On Wednesday night this last week, I tagged along with my homestay brother to the Patan Durbar square to meet some friends and celebrate the Dashain times, for many a religious holiday steeped in tradition and meaning, for my homestay brother who has not shown much religious sentiment to me, it is a break from school and a time when the usual city norms loosen up. Thus, off we went to the Durbar square. We found his friends, most of whom I had met before and got along swimmingly, lounging outside a small beverage store, smoke and laughter rising and spittle splashing. A rambunctious group, I felt very comfortable. My brother and I settled into the circle, some of us sitting on stools, some on the low brick bench, others leaning on strategically placed motorbikes. Besides the occasional bathroom break down the near-dark alley, the eight of us heartily enjoyed each other’s company for the next couple hours.
While much fun was had that night, one conversation I had with the oldest and most outspoken member of the group, brought about sincere reflection. He was expressing to me his idyllic visions of “America”, of course referring to the United States of America, America being the composite of three continents. Not only was he expressing in what ways he thought the US was great, he was doing so comparatively to Nepal, with a rather harsh tone. However, this harshness would periodically sway to deep national reverence. There were many, many things brought up in this conversation that I could write about, but one in particular stands out. This friend, mero daai, exclaimed the bondage he experienced at needing to live in the family house his whole life. He grimaced as he spoke of the societal rejection awaiting him should he take leave of the family home and go his own way. Not knowing quite how to reply I gave a crinkled smile and stuttered. He then asked me when I moved out of my parents house. I had just turned 18. He is 24. Then with a fascinatingly quick turn of mind he divulged his respect for this cultural tradition and how even if he didn’t work or try to do something with his life, he would be supported by his family, with a place to sleep and plenty of food and if he ever chose, a job in the family business. Oh and the Grandma’s homemade raxi. I could see and feel both his frustration and adoration. I could see the confusion of a young man birthed from deep tradition and coming of age in a globalizing society.
It’s interesting, since being in Nepal, I have come to feel a lot of respect for many traditional ways, the intergenerational household being one of them. They have made me think about how I want to live my life, in a way that is different from my cultural norms. For the Spring semester of this school year I will be back in Boulder, where I grew up and where my parents still live, attending Naropa university. As of yet I have no housing arrangements for the coming semester and I find myself wondering why I could not live at my parents house, occasionally sleeping at friends houses. Both my parents and I would save a lot of money if we weren’t to pay rent for another place to live, and cooking for three instead of two is merely a few extra carrots and another half cup of rice.

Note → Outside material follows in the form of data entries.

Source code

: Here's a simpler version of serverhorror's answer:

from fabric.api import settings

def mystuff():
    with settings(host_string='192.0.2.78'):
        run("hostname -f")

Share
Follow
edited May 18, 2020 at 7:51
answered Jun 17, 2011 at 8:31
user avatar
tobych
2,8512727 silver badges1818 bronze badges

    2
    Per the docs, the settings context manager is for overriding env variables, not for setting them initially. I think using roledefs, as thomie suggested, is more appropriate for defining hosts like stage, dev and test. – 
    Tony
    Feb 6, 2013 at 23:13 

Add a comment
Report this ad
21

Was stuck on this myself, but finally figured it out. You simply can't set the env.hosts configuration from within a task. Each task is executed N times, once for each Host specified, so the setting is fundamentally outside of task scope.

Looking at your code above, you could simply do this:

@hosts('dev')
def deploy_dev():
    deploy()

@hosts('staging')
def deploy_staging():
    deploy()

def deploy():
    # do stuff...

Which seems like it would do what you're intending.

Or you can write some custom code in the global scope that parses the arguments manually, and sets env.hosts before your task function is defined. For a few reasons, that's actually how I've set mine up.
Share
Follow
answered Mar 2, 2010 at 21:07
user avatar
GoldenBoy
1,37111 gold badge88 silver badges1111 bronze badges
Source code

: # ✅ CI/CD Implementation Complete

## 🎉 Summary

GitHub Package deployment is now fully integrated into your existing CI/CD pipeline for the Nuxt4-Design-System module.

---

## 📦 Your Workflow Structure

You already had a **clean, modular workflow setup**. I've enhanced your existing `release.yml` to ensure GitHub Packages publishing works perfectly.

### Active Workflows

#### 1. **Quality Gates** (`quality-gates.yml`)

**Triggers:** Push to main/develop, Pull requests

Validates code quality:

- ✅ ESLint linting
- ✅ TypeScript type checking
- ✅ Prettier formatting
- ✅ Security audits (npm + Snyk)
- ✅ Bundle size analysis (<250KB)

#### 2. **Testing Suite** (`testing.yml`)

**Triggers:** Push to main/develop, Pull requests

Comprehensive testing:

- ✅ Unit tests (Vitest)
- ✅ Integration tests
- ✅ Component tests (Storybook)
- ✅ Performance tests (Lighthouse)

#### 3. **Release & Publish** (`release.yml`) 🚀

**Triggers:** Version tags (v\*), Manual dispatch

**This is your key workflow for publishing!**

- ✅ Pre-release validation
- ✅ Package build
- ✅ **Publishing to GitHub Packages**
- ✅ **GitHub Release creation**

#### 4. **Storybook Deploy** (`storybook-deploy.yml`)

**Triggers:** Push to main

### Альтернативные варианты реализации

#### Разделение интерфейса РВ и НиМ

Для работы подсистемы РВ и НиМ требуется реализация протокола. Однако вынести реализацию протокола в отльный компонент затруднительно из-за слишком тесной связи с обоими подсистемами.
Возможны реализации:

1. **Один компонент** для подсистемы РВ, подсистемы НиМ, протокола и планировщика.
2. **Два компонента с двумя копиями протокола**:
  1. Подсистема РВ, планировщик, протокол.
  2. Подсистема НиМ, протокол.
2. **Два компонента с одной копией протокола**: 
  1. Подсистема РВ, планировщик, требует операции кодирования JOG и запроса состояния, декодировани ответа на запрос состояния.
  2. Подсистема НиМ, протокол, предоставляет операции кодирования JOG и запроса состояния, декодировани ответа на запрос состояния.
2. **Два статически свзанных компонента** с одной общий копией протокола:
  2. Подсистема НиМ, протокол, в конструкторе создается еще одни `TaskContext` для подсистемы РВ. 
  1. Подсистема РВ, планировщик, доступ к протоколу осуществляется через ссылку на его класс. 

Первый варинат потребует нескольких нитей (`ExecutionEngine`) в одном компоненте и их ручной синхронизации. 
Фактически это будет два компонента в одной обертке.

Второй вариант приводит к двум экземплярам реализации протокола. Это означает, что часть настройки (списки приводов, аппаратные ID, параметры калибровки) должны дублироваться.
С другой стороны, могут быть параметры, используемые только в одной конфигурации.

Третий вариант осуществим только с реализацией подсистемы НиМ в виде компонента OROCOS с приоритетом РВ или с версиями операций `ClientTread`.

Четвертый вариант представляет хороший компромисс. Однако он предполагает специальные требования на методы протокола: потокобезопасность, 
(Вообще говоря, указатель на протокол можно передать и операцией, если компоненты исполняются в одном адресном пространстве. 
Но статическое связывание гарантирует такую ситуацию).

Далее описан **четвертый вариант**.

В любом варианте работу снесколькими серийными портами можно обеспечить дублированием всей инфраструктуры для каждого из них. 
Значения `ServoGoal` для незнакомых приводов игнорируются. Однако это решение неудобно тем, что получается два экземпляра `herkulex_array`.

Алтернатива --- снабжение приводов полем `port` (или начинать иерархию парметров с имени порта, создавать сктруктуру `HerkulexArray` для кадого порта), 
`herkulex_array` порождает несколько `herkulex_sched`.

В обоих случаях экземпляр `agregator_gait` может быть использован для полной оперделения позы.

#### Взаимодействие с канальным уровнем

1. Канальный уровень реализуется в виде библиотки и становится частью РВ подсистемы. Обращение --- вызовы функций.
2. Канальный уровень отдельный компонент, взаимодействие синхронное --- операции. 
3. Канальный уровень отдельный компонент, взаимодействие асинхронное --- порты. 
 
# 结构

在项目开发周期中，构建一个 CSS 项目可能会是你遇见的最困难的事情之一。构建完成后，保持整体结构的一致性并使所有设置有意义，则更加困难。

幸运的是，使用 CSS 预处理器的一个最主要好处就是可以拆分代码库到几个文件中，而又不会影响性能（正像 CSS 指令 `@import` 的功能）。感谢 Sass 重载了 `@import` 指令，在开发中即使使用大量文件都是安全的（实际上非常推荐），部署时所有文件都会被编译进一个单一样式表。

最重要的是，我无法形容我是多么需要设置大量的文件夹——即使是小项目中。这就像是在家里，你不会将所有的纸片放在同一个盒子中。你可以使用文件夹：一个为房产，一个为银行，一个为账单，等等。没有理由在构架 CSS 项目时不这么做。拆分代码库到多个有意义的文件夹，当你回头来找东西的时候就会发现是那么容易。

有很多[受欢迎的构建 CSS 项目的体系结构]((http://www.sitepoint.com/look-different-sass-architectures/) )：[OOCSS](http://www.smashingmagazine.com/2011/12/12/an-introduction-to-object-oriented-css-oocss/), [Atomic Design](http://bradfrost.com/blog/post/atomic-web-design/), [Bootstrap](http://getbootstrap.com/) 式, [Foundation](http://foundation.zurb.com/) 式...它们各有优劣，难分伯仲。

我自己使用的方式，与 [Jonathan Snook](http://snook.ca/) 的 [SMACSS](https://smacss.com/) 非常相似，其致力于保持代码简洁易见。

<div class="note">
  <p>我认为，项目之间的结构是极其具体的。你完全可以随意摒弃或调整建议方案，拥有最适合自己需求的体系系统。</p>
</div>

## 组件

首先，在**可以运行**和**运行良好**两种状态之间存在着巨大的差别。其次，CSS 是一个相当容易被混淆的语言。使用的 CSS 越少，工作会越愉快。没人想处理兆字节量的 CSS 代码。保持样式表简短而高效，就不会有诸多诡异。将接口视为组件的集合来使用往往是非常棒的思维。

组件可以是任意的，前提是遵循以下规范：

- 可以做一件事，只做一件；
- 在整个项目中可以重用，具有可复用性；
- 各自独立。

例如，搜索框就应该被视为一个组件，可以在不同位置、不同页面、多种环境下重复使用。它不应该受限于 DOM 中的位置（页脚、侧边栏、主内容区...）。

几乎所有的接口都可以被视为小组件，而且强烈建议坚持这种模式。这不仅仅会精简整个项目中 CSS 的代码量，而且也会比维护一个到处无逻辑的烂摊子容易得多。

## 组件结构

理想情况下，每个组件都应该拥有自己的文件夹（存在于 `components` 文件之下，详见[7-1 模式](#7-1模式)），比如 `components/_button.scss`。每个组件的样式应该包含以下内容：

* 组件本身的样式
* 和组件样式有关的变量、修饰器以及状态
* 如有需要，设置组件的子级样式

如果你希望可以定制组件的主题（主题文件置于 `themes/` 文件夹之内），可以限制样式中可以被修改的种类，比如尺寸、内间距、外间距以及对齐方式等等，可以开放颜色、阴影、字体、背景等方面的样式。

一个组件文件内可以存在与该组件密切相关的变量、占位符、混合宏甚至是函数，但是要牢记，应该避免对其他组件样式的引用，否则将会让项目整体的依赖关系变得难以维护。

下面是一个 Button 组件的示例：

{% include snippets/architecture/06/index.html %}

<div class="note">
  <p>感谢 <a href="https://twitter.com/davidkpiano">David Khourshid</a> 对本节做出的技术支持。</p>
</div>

My own considered plans raced through my mind before he even finished his exclamation. But you know how I responded. How could I, age 20, tell a 24 year old that it’s not so bad living at home with mom and pop, while I am not only allotted the freedom to leave home but to travel across the world. He told me how much better he thinks America is. I replied, a bit more skillfully than the crinkled stutter, that yes life in the US offers many things and yet I am here in Nepal, and there has to be some reason for my impetus to leave home, to go searching.
Both in contemplation and gay with the nights aire, we looked at each other, we saw each other and we laughed at each other. For a moment we saw the futility, we saw the bottomless possibility of worry, we saw each one and the other reaching in our minds across some great blue expanse to a distant land where it would be ok. With a wry smile and sigh we chuckled, cheersed and resigned to the joy of good company, at least for a moment arriving in contentment.